The Demon's Call by Philip C Anderson

The Demon's Call by Philip C Anderson

Author:Philip C Anderson [Anderson, Philip C]
Language: eng
Format: epub
ISBN: 9781532395918
Published: 2019-04-26T22:00:00+00:00


2

Trent pulled himself from his meditation the next morning when the first sliver of sunlight pierced through the morning fog to touch Leoldin’s face. The alley-harangues of a wizarding old man and his feckless pet had come to him intermittently during the night, a premonition in its parts: of pieces coming together and of atonements and forgiveness. Yet like trying to remember fragments of a dream, they escaped him, and by the time he left his room, he thought nothing of them.

He didn’t go with Grenn to get the younger man’s breastplate that morning, but Trent found him waiting in the courtyard below his room. Xenia bounced to Grenn’s left elbow and landed on the freshly gleaming metal. The armor’s folding parts pulled away from his arm in thin blades.

“Woah,” Grenn said. He appraised his left arm, turning it to catch the light. “How’d you do that?”

Xenia beeped.

“Upgrades?”

She nodded, whistling.

“Goddess,” said Grenn, marveling at his arm. He copied the sound that meant ‘upgrades,’ though off-pitch.

“Got your helm workin again?” Trent asked.

Grenn nodded, and his helm folded over his head. “That and more.” His helmet retracted. Dark half-circles painted his face under each eye.

“Didn’t see ya at the convocation.”

“You know how it is.” Grenn stood. “Got held up, and then you told me I needed rest, so”—he shrugged—“that’s what I did.”

“Ya look like shit.”

Xenia chirped.

“Shut it,” Grenn said to her in mock-warning.

The little mech beeped and whistled, and Trent got her meaning of admonishment.

“Karli’s Light will sustain me.” Grenn tossed his right hand from his face to gesture indifference.

Xenia whistled.

“Okay, okay.” Grenn pursed his lips, tuning a whistle that undulated in pitch. He held his right hand near his face and tapped on nothing in time with the beeps he made. They sounded kind of like Xenia’s. “That good?”

The mech shrugged, then intoned a response.

“I assume you didn’t get that from a girl in the Order,” Trent said as Grenn shouldered his hammer. They headed away from Leoldin’s statue, toward the Spoke.

“Vqenna’s a big place,” said Grenn.

“Too big. You wanna get breakfast before we’re called in?”

“You think that’s happening still?”

“It better. We’re leaving if it doesn’t.”

Grenn stopped. “What?”

Trent walked a few steps before he double-took Grenn’s absence and half-turned. “That’s what I told ‘em by proxy.”
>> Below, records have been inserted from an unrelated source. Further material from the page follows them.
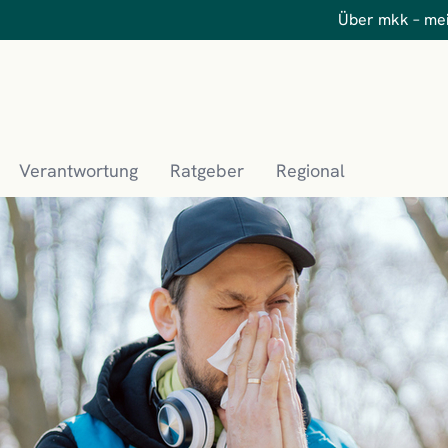
Über mkk – me
Verantwortung
Ratgeber
Regional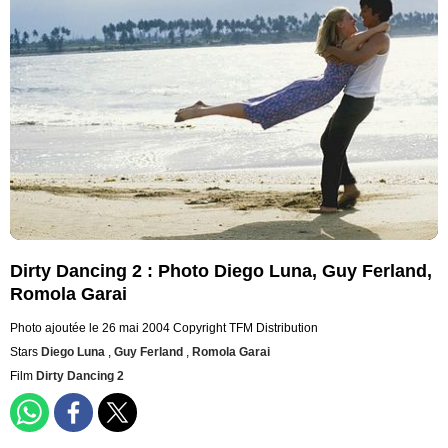
Dirty Dancing 2 : Photo Diego Luna, Guy Ferland,
Romola Garai
Photo ajoutée le 26 mai 2004
Copyright TFM Distribution
Stars
Diego Luna
,
Guy Ferland
,
Romola Garai
Film
Dirty Dancing 2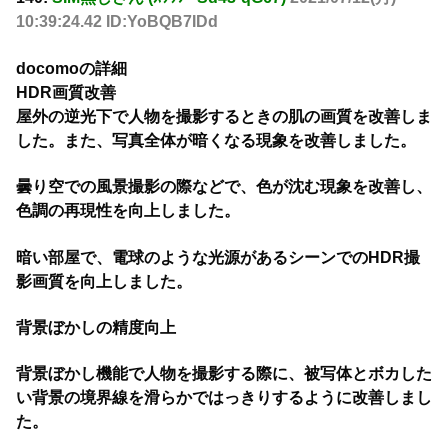
10:39:24.42 ID:YoBQB7IDd
docomoの詳細
HDR画質改善
屋外の逆光下で人物を撮影するときの肌の画質を改善しま
した。また、写真全体が暗くなる現象を改善しました。
曇り空での風景撮影の際などで、色が沈む現象を改善し、
色調の再現性を向上しました。
暗い部屋で、電球のような光源があるシーンでのHDR撮
影画質を向上しました。
背景ぼかしの精度向上
背景ぼかし機能で人物を撮影する際に、被写体とボカした
い背景の境界線を滑らかではっきりするように改善しまし
た。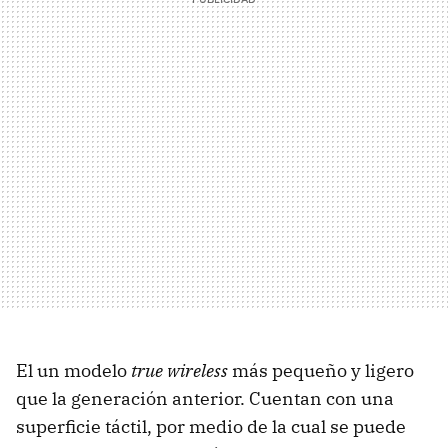
El un modelo
true wireless
más pequeño y ligero
que la generación anterior. Cuentan con una
superficie táctil, por medio de la cual se puede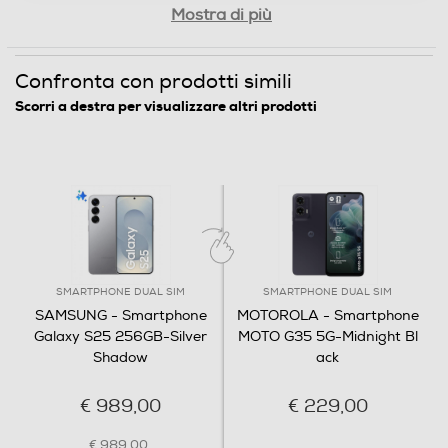
Mostra di più
Fotocamera frontale
Confronta con prodotti simili
Megapixel fotocamera frontale
Scorri a destra per visualizzare altri prodotti
Premi,
12
Memoria
parla,
Capacità di memoria-GB
256
fatto
SMARTPHONE DUAL SIM
SMARTPHONE DUAL SIM
SAMSUNG - Smartphone
MOTOROLA - Smartphone
Capacità RAM - MB
Galaxy S25 256GB-Silver
MOTO G35 5G-Midnight Bl
Shadow
ack
12000
Panoramica caratteristiche
€ 989,00
€ 229,00
Connessioni
€ 989,00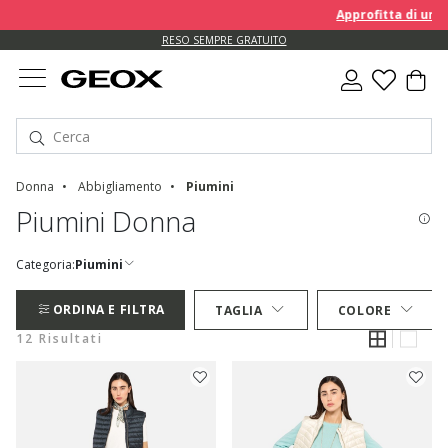
Approfitta di un EXT
RESO SEMPRE GRATUITO
Donna
Abbigliamento
Piumini
Piumini Donna
Categoria:
Piumini
ORDINA E FILTRA
TAGLIA
COLORE
12 Risultati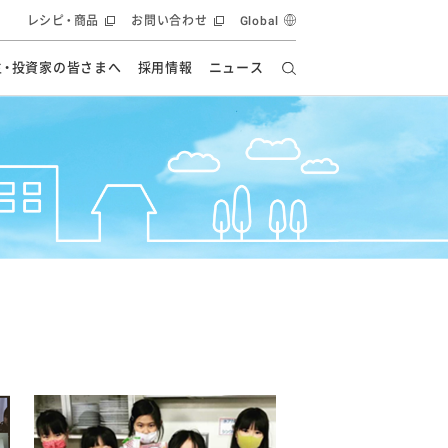
レシピ・商品
お問い合わせ
Global
主・投資家の皆さまへ
採用情報
ニュース
ーズ教室
要
の有効活用・循環
フルーツ ソリューション
食創造研究
ー
健康への貢献
イノベーションストーリー
ナンス
ラス（見学施設）
統合報告書
統合報告書
オフィシャルブログ
報告書
・エンタメ
方針
ーピーグループ
食生活アカデミー
オフィシャルブログ
ィシャルブログ
・施設用商品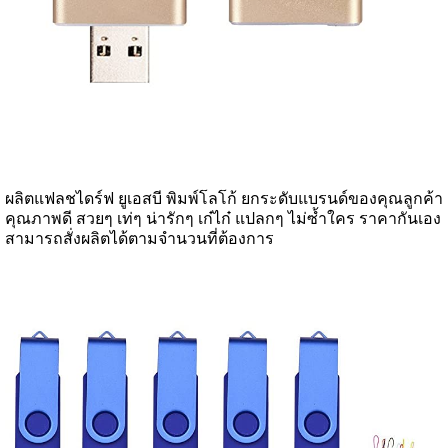
ผลิตแฟลชไดร์ฟ ยูเอสบี พิมพ์โลโก้ ยกระดับแบรนด์ของคุณลูกค้า
คุณภาพดี สวยๆ เท่ๆ น่ารักๆ เก๋ไก๋ แปลกๆ ไม่ซ้ำใคร ราคากันเอง
สามารถสั่งผลิตได้ตามจำนวนที่ต้องการ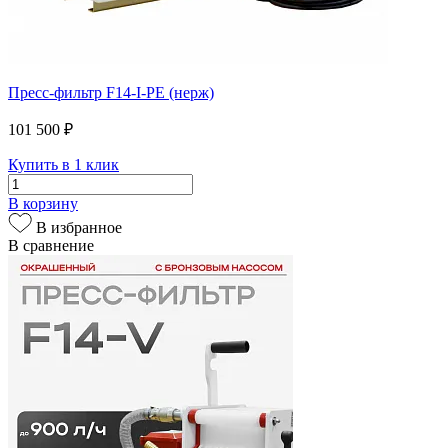
Пресс-фильтр F14-I-PE (нерж)
101 500 ₽
Купить в 1 клик
В корзину
В избранное
В сравнение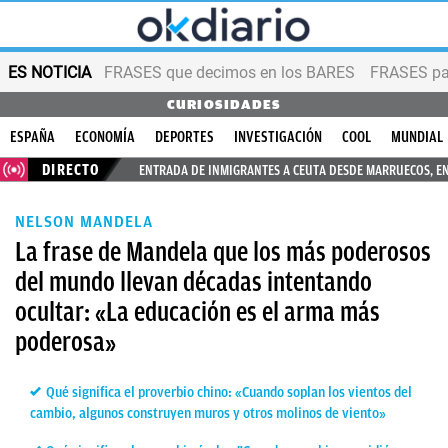
ES NOTICIA
FRASES que decimos en los BARES
FRASES par
CURIOSIDADES
ESPAÑA
ECONOMÍA
DEPORTES
INVESTIGACIÓN
COOL
MUNDIAL
DIRECTO
ENTRADA DE INMIGRANTES A CEUTA DESDE MARRUECOS, E
NELSON MANDELA
La frase de Mandela que los más poderosos
del mundo llevan décadas intentando
ocultar: «La educación es el arma más
poderosa»
Qué significa el proverbio chino: «Cuando soplan los vientos del
cambio, algunos construyen muros y otros molinos de viento»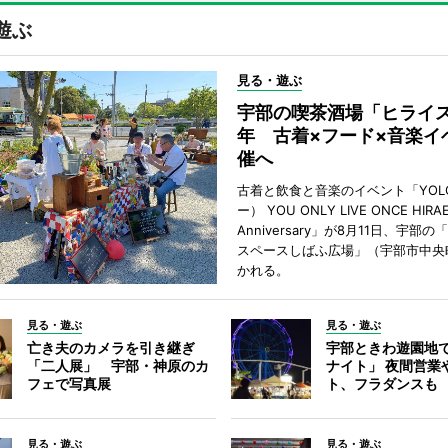
遊ぶ
見る・遊ぶ
宇部の喫茶酒場「ヒライス
年 古着×フード×音楽イ
催へ
古着と飲食と音楽のイベント「YOL
ー） YOU ONLY LIVE ONCE HIRA
Anniversary」が8月11日、宇部
スペースしばふ広場」（宇部市中央
かれる。
見る・遊ぶ
見る・遊ぶ
亡き夫のカメラを引き継ぎ
宇部ときわ遊園地
「二人展」 宇部・神原のカ
ナイト」 夜間営業
フェで写真展
ト、フラダンスも
見る・遊ぶ
見る・遊ぶ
“Come on, man, you heard ‘em. They’re convening a session. If not this morning, if not today, sometime soon. If we’re not here for it”—

“They’re not gonna have a session while I’m here.” Trent didn’t wait for Grenn to answer. “For one, there’s no quorum—there won’t be. Even if there were, they’ll decide what to do with me, send me on my way, and tell everyone else afterward. Manifeld wants me outta here before the old guard shows up, and I gotta say, I do too.”

Grenn exhaled. “Even if that’s the case, I’ve got to stay here until I’m reassigned.”

“What if I told you you’re assigned to Tanvarn?”

“Is that where you’re heading?”

Trent nodded. “Whoever was lookin for me is there. Good a place as any to start.